Answer
There is not enough evidence to conclude that the proportion of sales between the two Web page designs is different.
John should have no preference between the two Web pages.
Work Step by Step
$N_1,n_1~and~p_1$ refer to Web page design I and $N_2,n_2~and~p_2$ refer to Web page design II.

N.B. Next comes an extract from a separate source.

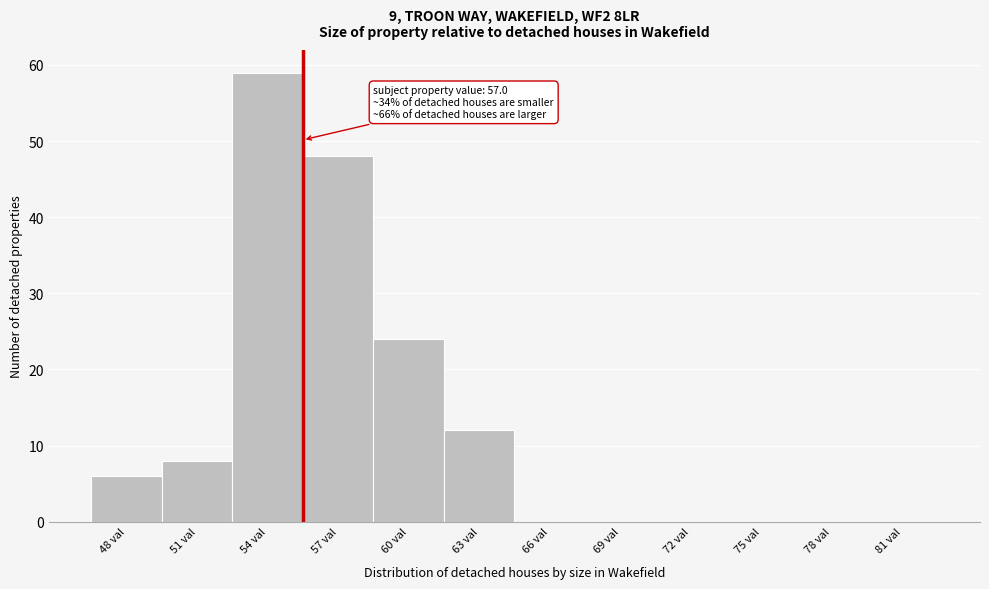

Reading right to left, transcribe all the data shown in this chart.

81 val=0	78 val=0	75 val=0	72 val=0	69 val=0	66 val=0	63 val=12	60 val=24	57 val=48	54 val=59	51 val=8	48 val=6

$H_0:~p̂ _1=p̂ _2$ versus $H_1:~p̂ _1\ne p̂ _2$
$p̂ _1=\frac{x_1}{n_1}=\frac{54}{523}=0.1033$ and $p̂ _2=\frac{x_2}{n_2}=\frac{62}{512}=0.1211$
Requirements:
$n_1p̂ _1(1-p̂ _1)=523\times0.1033(1-0.1033)=48.4\geq10$
$n_2p̂ _2(1-p̂ _2)=512\times0.1211(1-0.1211)=54.5\geq10$
$n_1\leq0.05N_1$
$n_2\leq0.05N_2$
$p̂ =\frac{x_1+x_2}{n_1+n_2}=\frac{54+62}{523+512}=0.1121$
$z_0=\frac{p̂_1-p̂ _2}{\sqrt {p̂ (1-p̂ )}\sqrt {\frac{1}{n_1}+\frac{1}{n_2}}}=\frac{0.1033-0.1211}{\sqrt {0.1121(1-0.1121)}\sqrt {\frac{1}{523}+\frac{1}{512}}}=-0.91$
Two-tailed test:
Let's use $α=0.10$ level of significance.
$z_\frac{α}{2}=z_{0.05}$
If the area of the standard normal curve to the right of $z_{0.05}$ is 0.05, then the area of the standard normal curve to the left of $z_{0.05}$ is $1−0.05=0.95$
According to Table V, there are 2 z-scores which give the closest value to 0.95: 1.64 and 1.65. So, let's find the mean of these z-scores: $\frac{1.64+1.65}{2}=1.645$
Also, $-z_\frac{α}{2}=1.645$
Since $-z_\frac{α}{2}\lt z_0\lt z_{\frac{α}{2}}$, we do not reject the null hypothesis.
Notice that the null hypothesis would not be rejected for the $α=0.05$ or $α=0.01$ level of significance. They would provide a higher value of $z_\frac{α}{2}$ (and a lower value of $-z_\frac{α}{2}$).